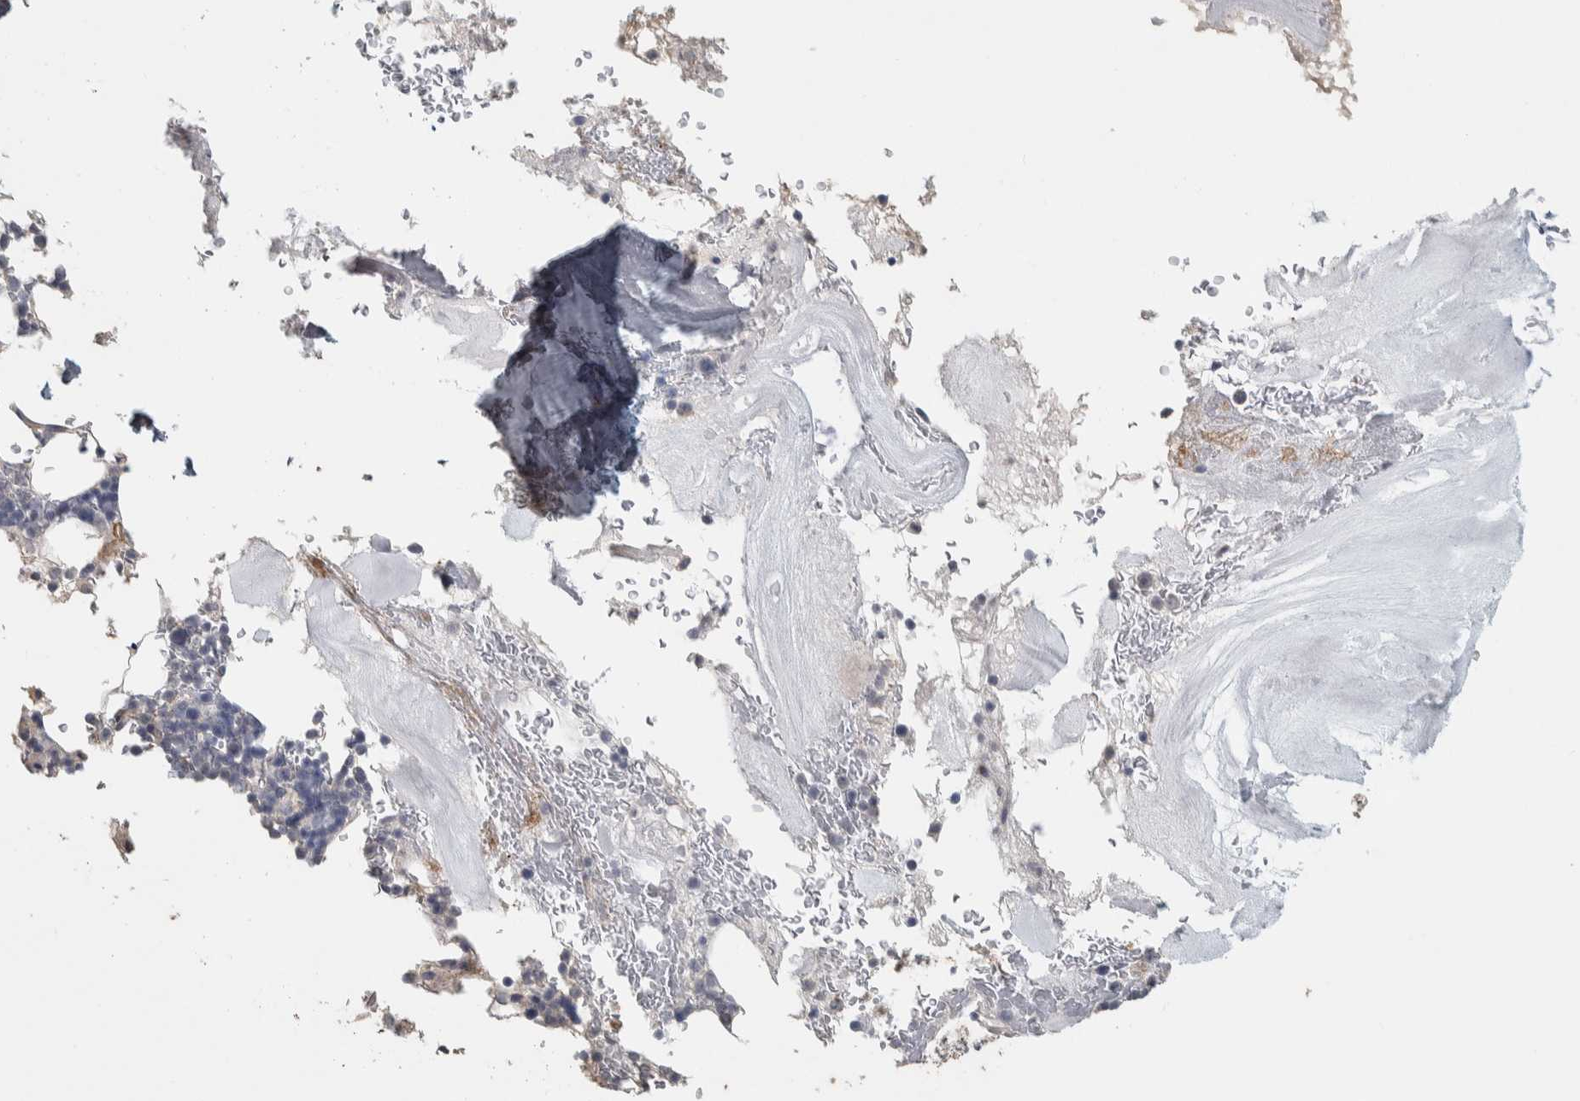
{"staining": {"intensity": "negative", "quantity": "none", "location": "none"}, "tissue": "bone marrow", "cell_type": "Hematopoietic cells", "image_type": "normal", "snomed": [{"axis": "morphology", "description": "Normal tissue, NOS"}, {"axis": "topography", "description": "Bone marrow"}], "caption": "An image of bone marrow stained for a protein shows no brown staining in hematopoietic cells.", "gene": "DCAF10", "patient": {"sex": "female", "age": 81}}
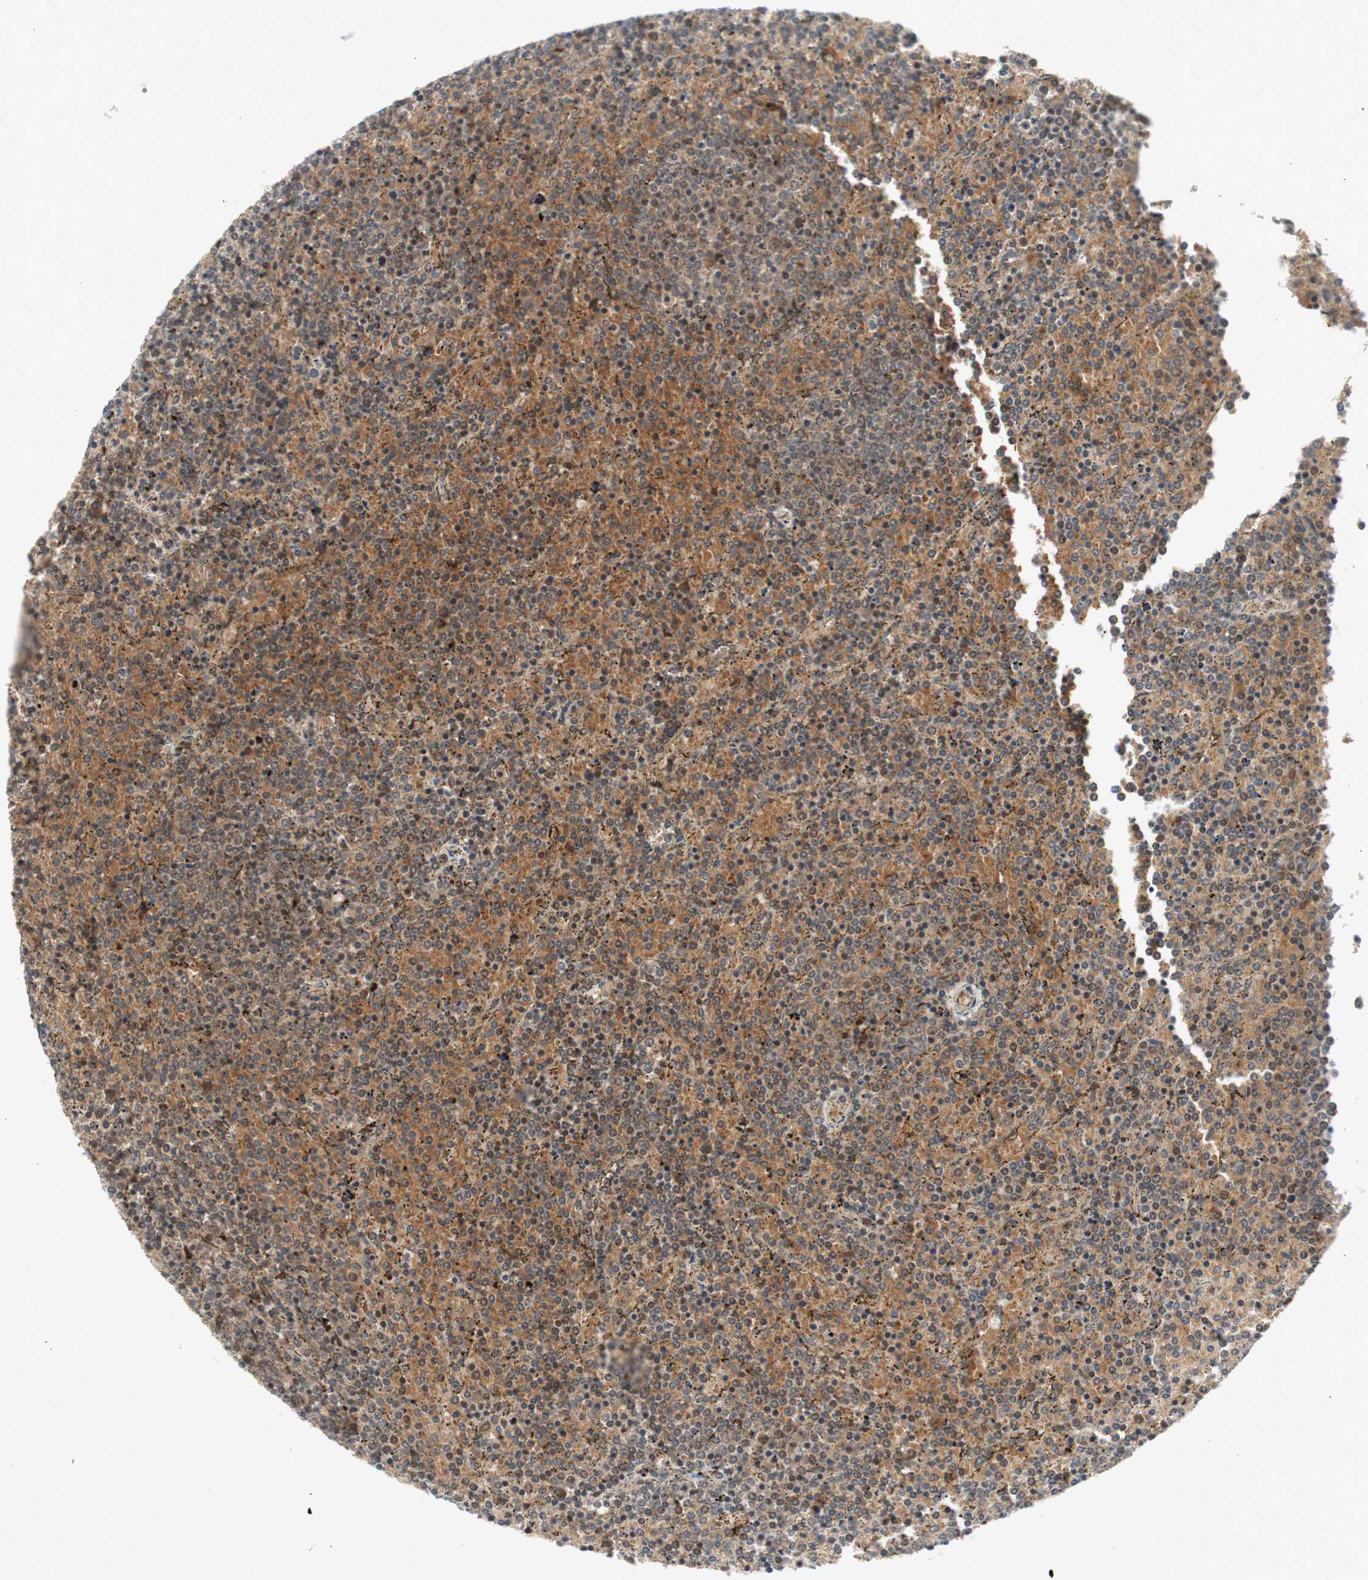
{"staining": {"intensity": "negative", "quantity": "none", "location": "none"}, "tissue": "lymphoma", "cell_type": "Tumor cells", "image_type": "cancer", "snomed": [{"axis": "morphology", "description": "Malignant lymphoma, non-Hodgkin's type, Low grade"}, {"axis": "topography", "description": "Spleen"}], "caption": "Protein analysis of lymphoma demonstrates no significant positivity in tumor cells.", "gene": "TCF12", "patient": {"sex": "female", "age": 77}}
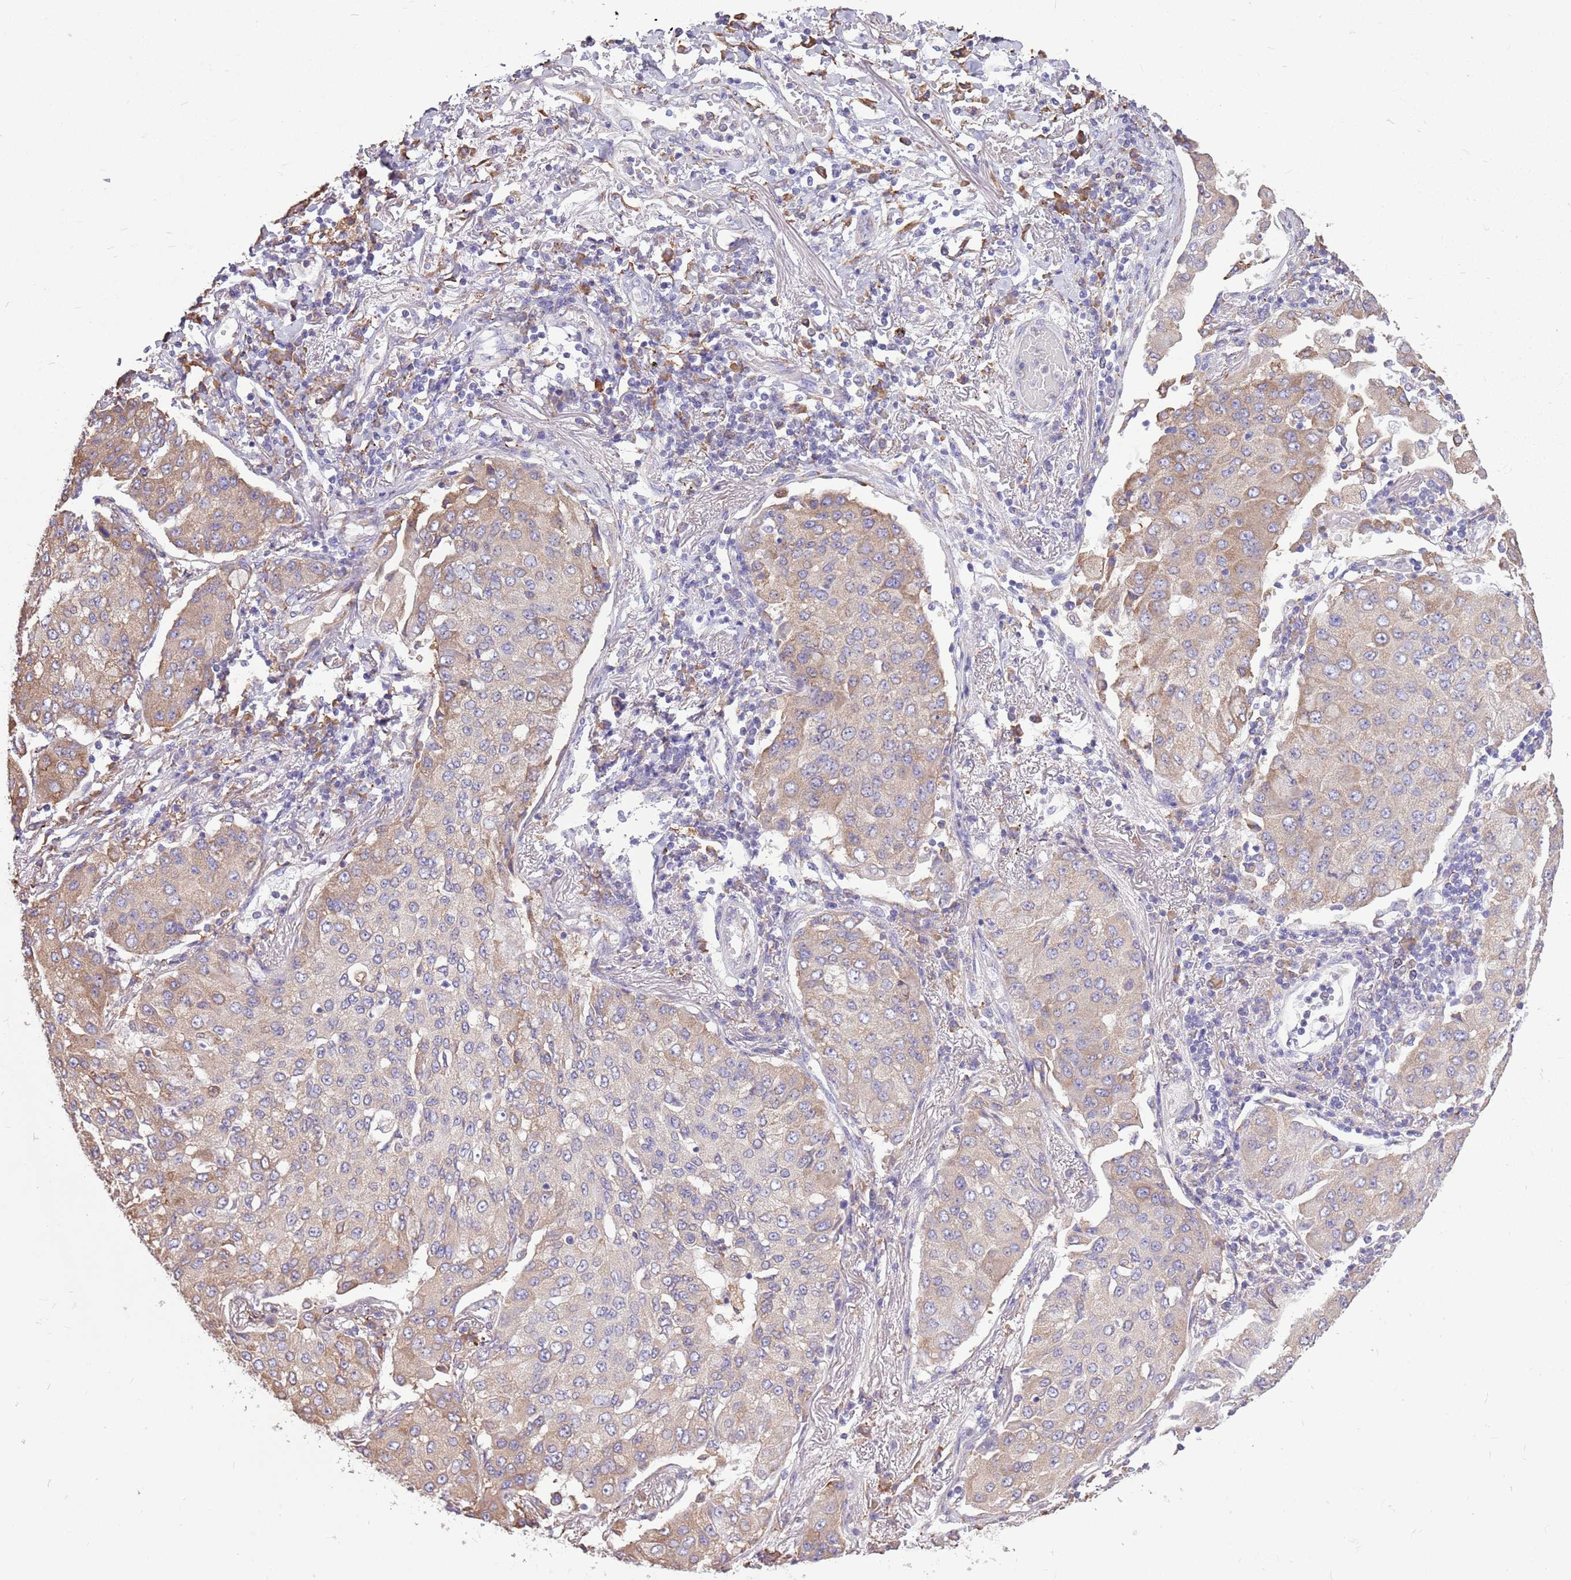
{"staining": {"intensity": "weak", "quantity": "25%-75%", "location": "cytoplasmic/membranous"}, "tissue": "lung cancer", "cell_type": "Tumor cells", "image_type": "cancer", "snomed": [{"axis": "morphology", "description": "Squamous cell carcinoma, NOS"}, {"axis": "topography", "description": "Lung"}], "caption": "IHC of human lung squamous cell carcinoma reveals low levels of weak cytoplasmic/membranous staining in approximately 25%-75% of tumor cells. (Brightfield microscopy of DAB IHC at high magnification).", "gene": "KCTD19", "patient": {"sex": "male", "age": 74}}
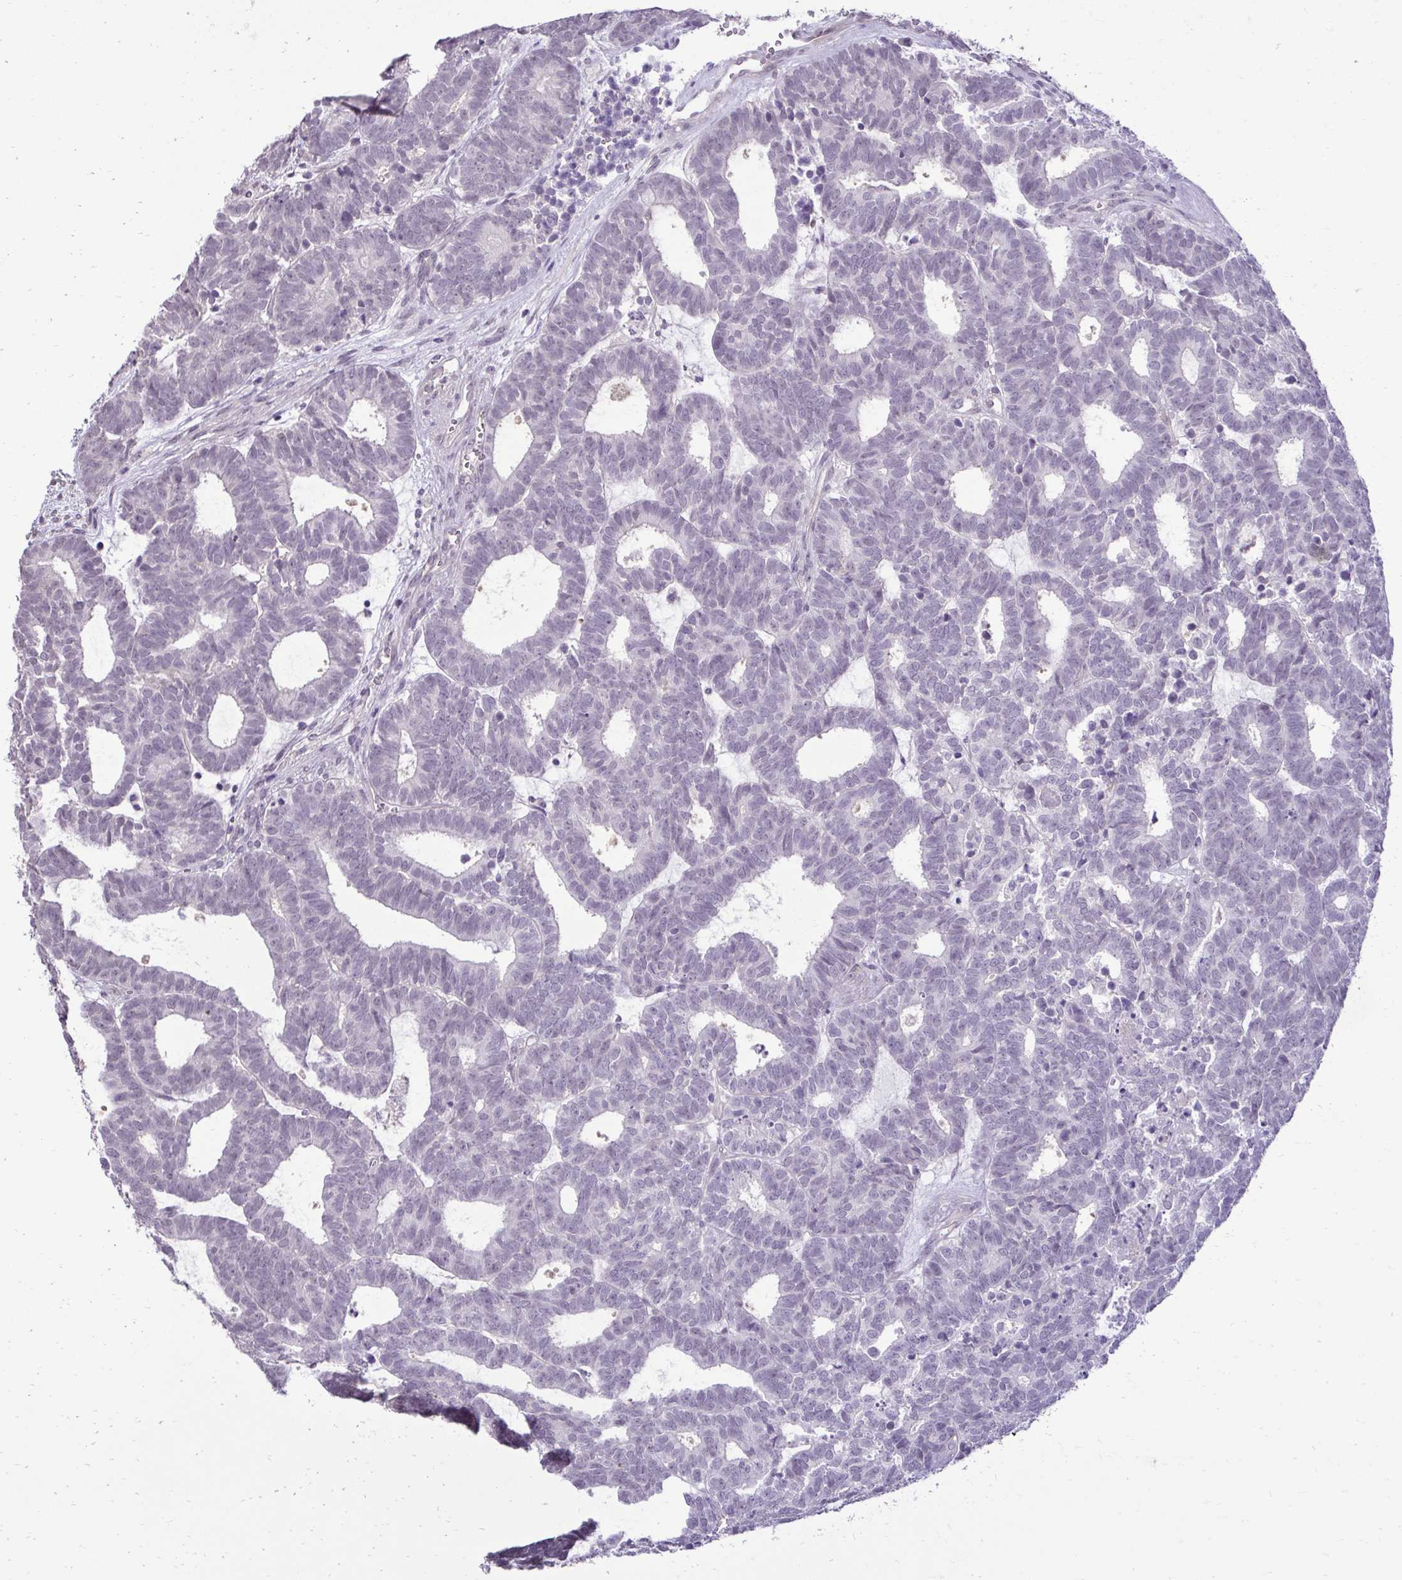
{"staining": {"intensity": "negative", "quantity": "none", "location": "none"}, "tissue": "head and neck cancer", "cell_type": "Tumor cells", "image_type": "cancer", "snomed": [{"axis": "morphology", "description": "Adenocarcinoma, NOS"}, {"axis": "topography", "description": "Head-Neck"}], "caption": "A photomicrograph of head and neck cancer (adenocarcinoma) stained for a protein shows no brown staining in tumor cells.", "gene": "SLC30A3", "patient": {"sex": "female", "age": 81}}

+---+

● WHAT YOU WILL DO: Work through the data above line by line and give the number of lines in which "female" occurs. Add nothing else.

● ANSWER SPACE: 3